**Instructions to follow:** Copy the lines below verbatim. Begin with the first and end with the line containing "computer vision; it".

**Recorded information:**
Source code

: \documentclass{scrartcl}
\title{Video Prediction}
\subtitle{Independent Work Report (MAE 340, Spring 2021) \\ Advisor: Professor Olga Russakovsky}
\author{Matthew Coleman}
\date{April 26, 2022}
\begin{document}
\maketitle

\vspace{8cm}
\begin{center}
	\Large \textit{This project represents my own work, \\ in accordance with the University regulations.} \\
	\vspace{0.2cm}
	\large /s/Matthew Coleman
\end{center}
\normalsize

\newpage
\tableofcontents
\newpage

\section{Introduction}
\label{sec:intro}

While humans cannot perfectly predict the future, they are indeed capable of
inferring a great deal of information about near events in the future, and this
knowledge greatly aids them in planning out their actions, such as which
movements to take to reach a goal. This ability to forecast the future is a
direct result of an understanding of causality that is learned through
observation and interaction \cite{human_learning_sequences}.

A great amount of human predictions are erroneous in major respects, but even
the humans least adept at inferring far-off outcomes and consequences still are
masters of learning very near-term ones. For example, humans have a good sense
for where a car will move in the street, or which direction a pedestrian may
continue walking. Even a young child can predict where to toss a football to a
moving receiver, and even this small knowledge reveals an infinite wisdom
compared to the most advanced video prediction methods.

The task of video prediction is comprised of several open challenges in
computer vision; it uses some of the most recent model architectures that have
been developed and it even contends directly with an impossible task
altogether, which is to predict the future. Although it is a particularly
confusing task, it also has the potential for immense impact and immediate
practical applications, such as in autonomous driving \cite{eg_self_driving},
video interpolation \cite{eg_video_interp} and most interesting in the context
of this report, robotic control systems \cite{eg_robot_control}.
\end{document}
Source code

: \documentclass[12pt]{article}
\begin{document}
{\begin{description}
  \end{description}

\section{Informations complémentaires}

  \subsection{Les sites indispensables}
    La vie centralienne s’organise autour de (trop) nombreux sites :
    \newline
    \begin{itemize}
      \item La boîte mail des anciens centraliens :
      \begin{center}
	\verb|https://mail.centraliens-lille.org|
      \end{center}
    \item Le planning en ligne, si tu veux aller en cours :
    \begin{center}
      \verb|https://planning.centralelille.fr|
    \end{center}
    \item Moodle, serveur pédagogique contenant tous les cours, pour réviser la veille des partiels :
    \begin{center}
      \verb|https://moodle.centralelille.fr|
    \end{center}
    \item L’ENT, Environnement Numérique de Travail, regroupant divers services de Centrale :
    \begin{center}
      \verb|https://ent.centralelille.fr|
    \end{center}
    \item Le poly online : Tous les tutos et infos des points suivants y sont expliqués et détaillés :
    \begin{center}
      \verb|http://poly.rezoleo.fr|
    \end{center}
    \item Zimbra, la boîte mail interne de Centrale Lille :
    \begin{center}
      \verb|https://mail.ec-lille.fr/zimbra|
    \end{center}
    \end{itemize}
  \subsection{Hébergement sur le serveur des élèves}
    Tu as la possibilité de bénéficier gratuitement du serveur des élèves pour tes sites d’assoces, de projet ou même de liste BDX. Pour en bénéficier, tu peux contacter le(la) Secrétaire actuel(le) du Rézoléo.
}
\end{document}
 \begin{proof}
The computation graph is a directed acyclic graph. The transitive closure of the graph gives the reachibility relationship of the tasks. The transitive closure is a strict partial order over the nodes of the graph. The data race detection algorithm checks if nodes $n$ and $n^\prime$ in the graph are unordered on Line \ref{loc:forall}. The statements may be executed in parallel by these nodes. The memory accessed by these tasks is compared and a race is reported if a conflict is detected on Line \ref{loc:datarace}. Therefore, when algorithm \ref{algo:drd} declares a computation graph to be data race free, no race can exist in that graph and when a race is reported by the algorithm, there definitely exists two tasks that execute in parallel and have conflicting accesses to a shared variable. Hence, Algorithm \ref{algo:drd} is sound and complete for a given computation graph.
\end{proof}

**Task solution:**
Source code

: \documentclass{scrartcl}
\title{Video Prediction}
\subtitle{Independent Work Report (MAE 340, Spring 2021) \\ Advisor: Professor Olga Russakovsky}
\author{Matthew Coleman}
\date{April 26, 2022}
\begin{document}
\maketitle

\vspace{8cm}
\begin{center}
	\Large \textit{This project represents my own work, \\ in accordance with the University regulations.} \\
	\vspace{0.2cm}
	\large /s/Matthew Coleman
\end{center}
\normalsize

\newpage
\tableofcontents
\newpage

\section{Introduction}
\label{sec:intro}

While humans cannot perfectly predict the future, they are indeed capable of
inferring a great deal of information about near events in the future, and this
knowledge greatly aids them in planning out their actions, such as which
movements to take to reach a goal. This ability to forecast the future is a
direct result of an understanding of causality that is learned through
observation and interaction \cite{human_learning_sequences}.

A great amount of human predictions are erroneous in major respects, but even
the humans least adept at inferring far-off outcomes and consequences still are
masters of learning very near-term ones. For example, humans have a good sense
for where a car will move in the street, or which direction a pedestrian may
continue walking. Even a young child can predict where to toss a football to a
moving receiver, and even this small knowledge reveals an infinite wisdom
compared to the most advanced video prediction methods.

The task of video prediction is comprised of several open challenges in
computer vision; it uses some of the most recent model architectures that have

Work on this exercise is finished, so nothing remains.